• _About this exercise_
The required output is all lines below that contain the word "service".

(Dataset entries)
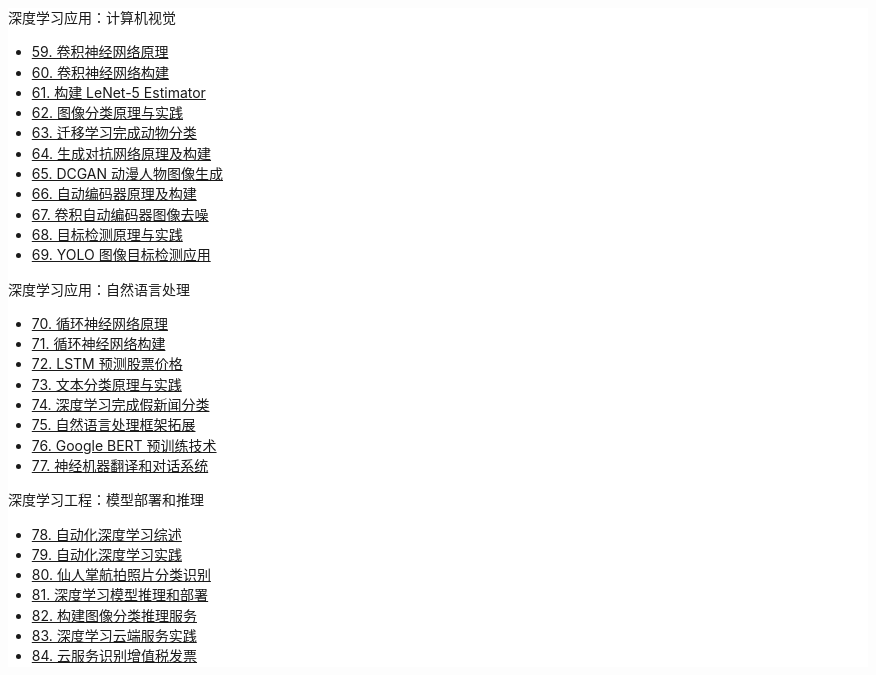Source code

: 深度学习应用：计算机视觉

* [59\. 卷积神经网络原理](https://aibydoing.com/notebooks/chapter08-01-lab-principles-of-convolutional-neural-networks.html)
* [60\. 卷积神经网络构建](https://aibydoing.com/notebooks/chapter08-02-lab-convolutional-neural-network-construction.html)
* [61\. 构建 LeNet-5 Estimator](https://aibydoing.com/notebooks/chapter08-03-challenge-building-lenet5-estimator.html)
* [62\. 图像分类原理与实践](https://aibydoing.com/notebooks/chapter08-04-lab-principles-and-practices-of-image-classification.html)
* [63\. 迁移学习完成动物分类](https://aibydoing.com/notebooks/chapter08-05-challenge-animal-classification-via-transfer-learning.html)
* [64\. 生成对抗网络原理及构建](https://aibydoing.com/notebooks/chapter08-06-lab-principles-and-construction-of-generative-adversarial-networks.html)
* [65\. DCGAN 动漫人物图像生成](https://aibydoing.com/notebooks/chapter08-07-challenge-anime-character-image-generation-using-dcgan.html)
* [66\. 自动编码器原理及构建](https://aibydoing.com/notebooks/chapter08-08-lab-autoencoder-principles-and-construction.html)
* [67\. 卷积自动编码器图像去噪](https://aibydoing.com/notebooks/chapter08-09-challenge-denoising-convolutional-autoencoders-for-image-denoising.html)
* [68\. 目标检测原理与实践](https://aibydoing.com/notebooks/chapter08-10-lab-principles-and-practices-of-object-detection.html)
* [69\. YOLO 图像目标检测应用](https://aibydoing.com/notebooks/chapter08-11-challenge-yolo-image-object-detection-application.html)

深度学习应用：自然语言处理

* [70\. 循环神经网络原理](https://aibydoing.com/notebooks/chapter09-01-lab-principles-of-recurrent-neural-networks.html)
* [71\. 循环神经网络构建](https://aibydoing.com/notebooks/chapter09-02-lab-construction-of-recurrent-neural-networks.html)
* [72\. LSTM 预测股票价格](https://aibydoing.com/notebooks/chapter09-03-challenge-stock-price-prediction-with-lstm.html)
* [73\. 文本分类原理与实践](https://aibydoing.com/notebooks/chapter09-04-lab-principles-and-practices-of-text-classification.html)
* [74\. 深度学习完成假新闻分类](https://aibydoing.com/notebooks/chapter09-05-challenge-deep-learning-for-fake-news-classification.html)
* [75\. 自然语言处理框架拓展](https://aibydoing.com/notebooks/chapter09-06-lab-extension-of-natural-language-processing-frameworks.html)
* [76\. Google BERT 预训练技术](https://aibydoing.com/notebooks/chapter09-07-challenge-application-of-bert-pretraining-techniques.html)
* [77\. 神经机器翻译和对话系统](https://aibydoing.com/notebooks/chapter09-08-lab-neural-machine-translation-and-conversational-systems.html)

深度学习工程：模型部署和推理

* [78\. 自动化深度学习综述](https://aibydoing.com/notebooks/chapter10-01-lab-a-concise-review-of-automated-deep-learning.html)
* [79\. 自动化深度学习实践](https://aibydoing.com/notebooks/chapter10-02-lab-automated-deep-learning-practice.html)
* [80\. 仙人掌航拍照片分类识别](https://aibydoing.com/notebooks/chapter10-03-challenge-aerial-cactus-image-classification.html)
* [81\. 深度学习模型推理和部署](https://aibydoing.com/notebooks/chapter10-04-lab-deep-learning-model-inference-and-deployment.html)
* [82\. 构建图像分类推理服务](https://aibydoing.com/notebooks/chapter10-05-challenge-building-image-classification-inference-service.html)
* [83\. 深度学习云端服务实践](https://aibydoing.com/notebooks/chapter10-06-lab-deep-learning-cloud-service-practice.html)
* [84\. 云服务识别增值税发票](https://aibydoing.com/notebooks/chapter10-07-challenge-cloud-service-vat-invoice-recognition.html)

• _Answer section_
* [82\. 构建图像分类推理服务](https://aibydoing.com/notebooks/chapter10-05-challenge-building-image-classification-inference-service.html)
* [83\. 深度学习云端服务实践](https://aibydoing.com/notebooks/chapter10-06-lab-deep-learning-cloud-service-practice.html)
* [84\. 云服务识别增值税发票](https://aibydoing.com/notebooks/chapter10-07-challenge-cloud-service-vat-invoice-recognition.html)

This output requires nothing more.